### TASK PROMPT
Starting at the first line of the listing below, repeat each line exactly until you have repeated the one containing "entitled to take"; skip the pictures.

Start of PROVIDED RECORDS

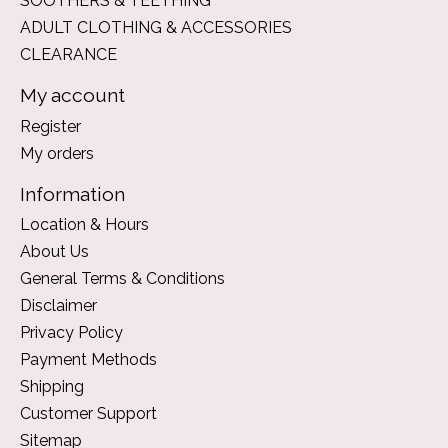
SOOTHERS & TEETHING
ADULT CLOTHING & ACCESSORIES
CLEARANCE
My account
Register
My orders
Information
Location & Hours
About Us
General Terms & Conditions
Disclaimer
Privacy Policy
Payment Methods
Shipping
Customer Support
Sitemap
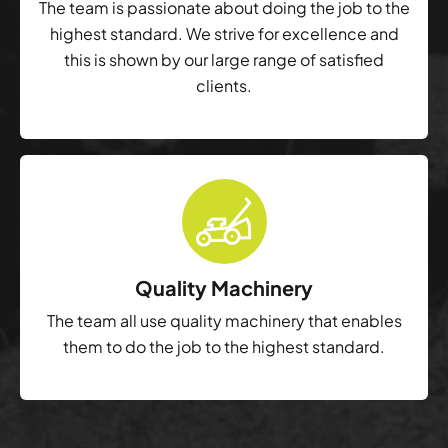
The team is passionate about doing the job to the
highest standard. We strive for excellence and
this is shown by our large range of satisfied
clients.
Quality Machinery
The team all use quality machinery that enables
them to do the job to the highest standard.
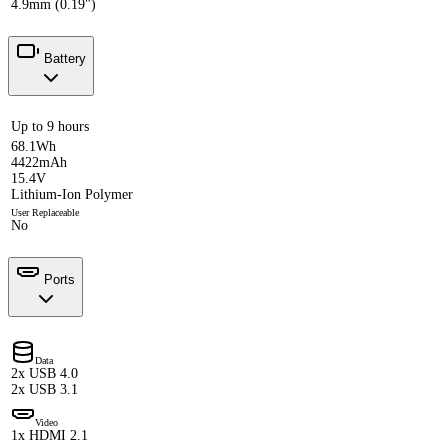
4.9mm (0.19")
Battery
Up to 9 hours
68.1Wh
4422mAh
15.4V
Lithium-Ion Polymer
User Replaceable
No
Ports
Data
2x USB 4.0
2x USB 3.1
Video
1x HDMI 2.1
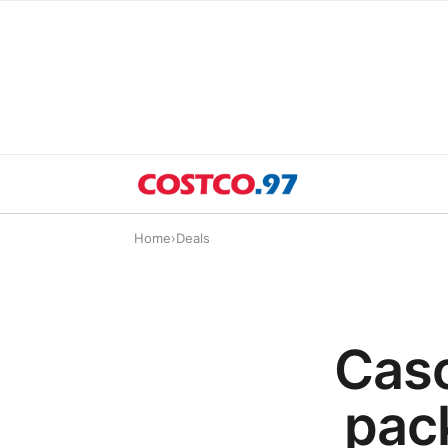
Home
›
Deals
Casc
pack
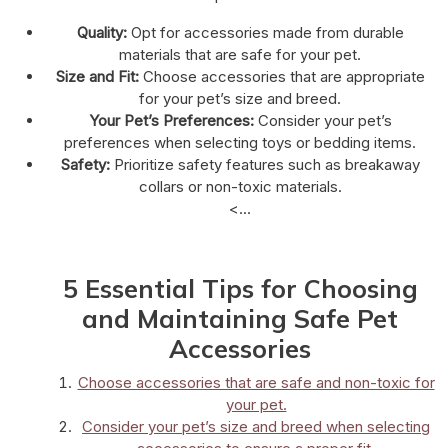
Quality:
Opt for accessories made from durable
materials that are safe for your pet.
Size and Fit:
Choose accessories that are appropriate
for your pet’s size and breed.
Your Pet’s Preferences:
Consider your pet’s
preferences when selecting toys or bedding items.
Safety:
Prioritize safety features such as breakaway
collars or non-toxic materials.
<...
5 Essential Tips for Choosing
and Maintaining Safe Pet
Accessories
Choose accessories that are safe and non-toxic for
your pet.
Consider your pet’s size and breed when selecting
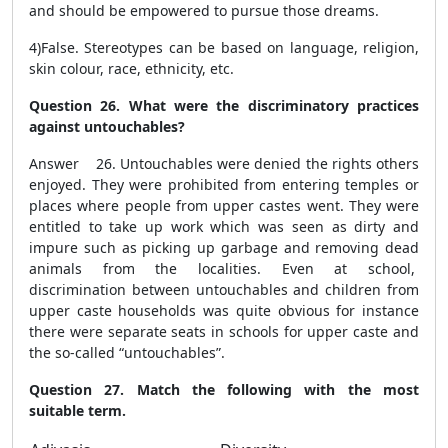
and should be empowered to pursue those dreams.
4)False.
Stereotypes can be based on language, religion,
skin colour, race, ethnicity, etc.
Question 26. What were the discriminatory practices
against untouchables?
Answer 26. Untouchables were denied the rights others
enjoyed. They were prohibited from entering temples or
places where people from upper castes went. They were
entitled to take up work which was seen as dirty and
impure such as picking up garbage and removing dead
animals from the localities. Even at school,
discrimination between untouchables and children from
upper caste households was quite obvious for instance
there were separate seats in schools for upper caste and
the so-called “untouchables”.
Question 27. Match the following with the most
suitable term.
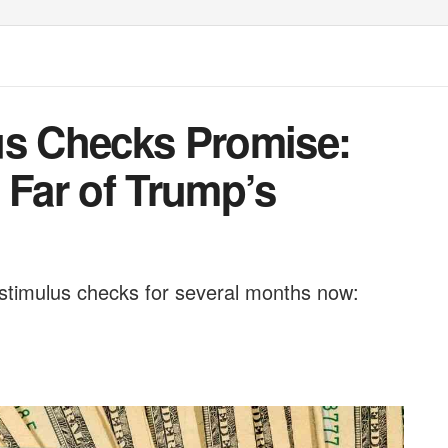
us Checks Promise:
Far of Trump’s
stimulus checks for several months now:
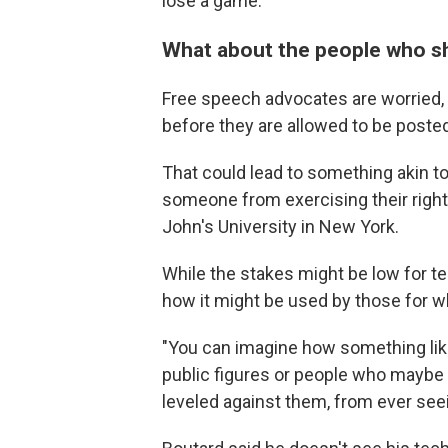
lose a game."
What about the people who sho
Free speech advocates are worried
before they are allowed to be poste
That could lead to something akin to
someone from exercising their right 
John's University in New York.
While the stakes might be low for t
how it might be used by those for w
"You can imagine how something like 
public figures or people who maybe i
leveled against them, from ever seein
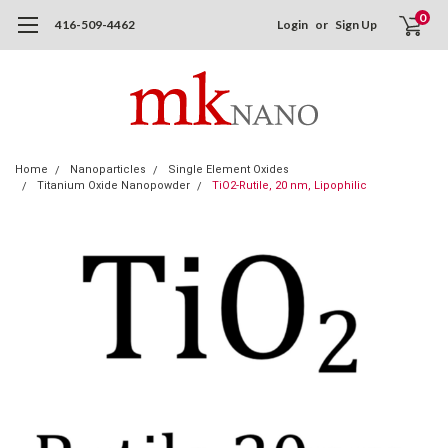
0
416-509-4462
Login
or
Sign Up
Home
Nanoparticles
Single Element Oxides
Titanium Oxide Nanopowder
TiO2-Rutile, 20 nm, Lipophilic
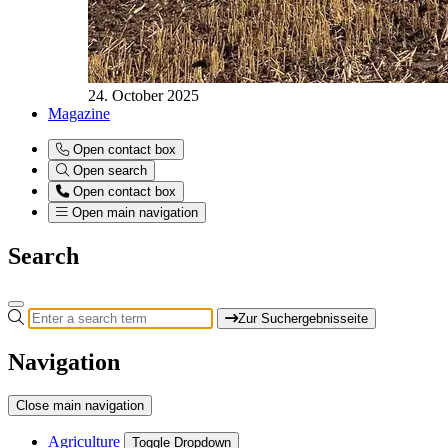
24. October 2025
Magazine
Open contact box
Open search
Open contact box
Open main navigation
Search
Zur Suchergebnisseite
Navigation
Close main navigation
Agriculture
Toggle Dropdown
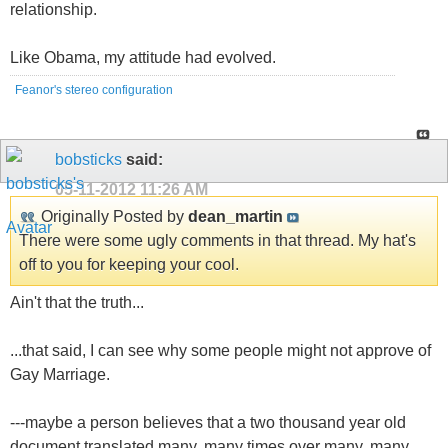
relationship.
Like Obama, my attitude had evolved.
Feanor's stereo configuration
bobsticks
said:
05-11-2012
11:26 AM
Originally Posted by
dean_martin
There were some ugly comments in that thread. My hat's
off to you for keeping your cool.
Ain't that the truth...
...that said, I can see why some people might not approve of
Gay Marriage.
---maybe a person believes that a two thousand year old
document translated many, many times over many, many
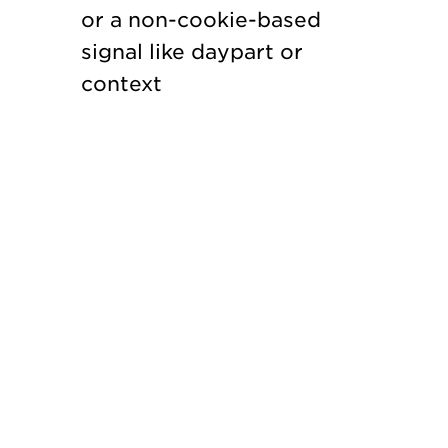
or a non-cookie-based
signal like daypart or
context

End of PROVIDED RECORDS

### EXERCISE SOLUTION
SOOTHERS & TEETHING
ADULT CLOTHING & ACCESSORIES
CLEARANCE
My account
Register
My orders
Information
Location & Hours
About Us
General Terms & Conditions
Disclaimer
Privacy Policy
Payment Methods
Shipping
Customer Support
Sitemap
The team is passionate about doing the job to the
highest standard. We strive for excellence and
this is shown by our large range of satisfied
clients.
Quality Machinery
The team all use quality machinery that enables
them to do the job to the highest standard.
4.9mm (0.19")
Battery
Up to 9 hours
68.1Wh
4422mAh
15.4V
Lithium-Ion Polymer
User Replaceable
No
Ports
Data
2x USB 4.0
2x USB 3.1
Video
1x HDMI 2.1
Home
›
Deals
Casc
pack
Quality:
Opt for accessories made from durable
materials that are safe for your pet.
Size and Fit:
Choose accessories that are appropriate
for your pet’s size and breed.
Your Pet’s Preferences:
Consider your pet’s
preferences when selecting toys or bedding items.
Safety:
Prioritize safety features such as breakaway
collars or non-toxic materials.
<...
5 Essential Tips for Choosing
and Maintaining Safe Pet
Accessories
Choose accessories that are safe and non-toxic for
your pet.
Consider your pet’s size and breed when selecting
and should be empowered to pursue those dreams.
4)False.
Stereotypes can be based on language, religion,
skin colour, race, ethnicity, etc.
Question 26. What were the discriminatory practices
against untouchables?
Answer 26. Untouchables were denied the rights others
enjoyed. They were prohibited from entering temples or
places where people from upper castes went. They were
entitled to take up work which was seen as dirty and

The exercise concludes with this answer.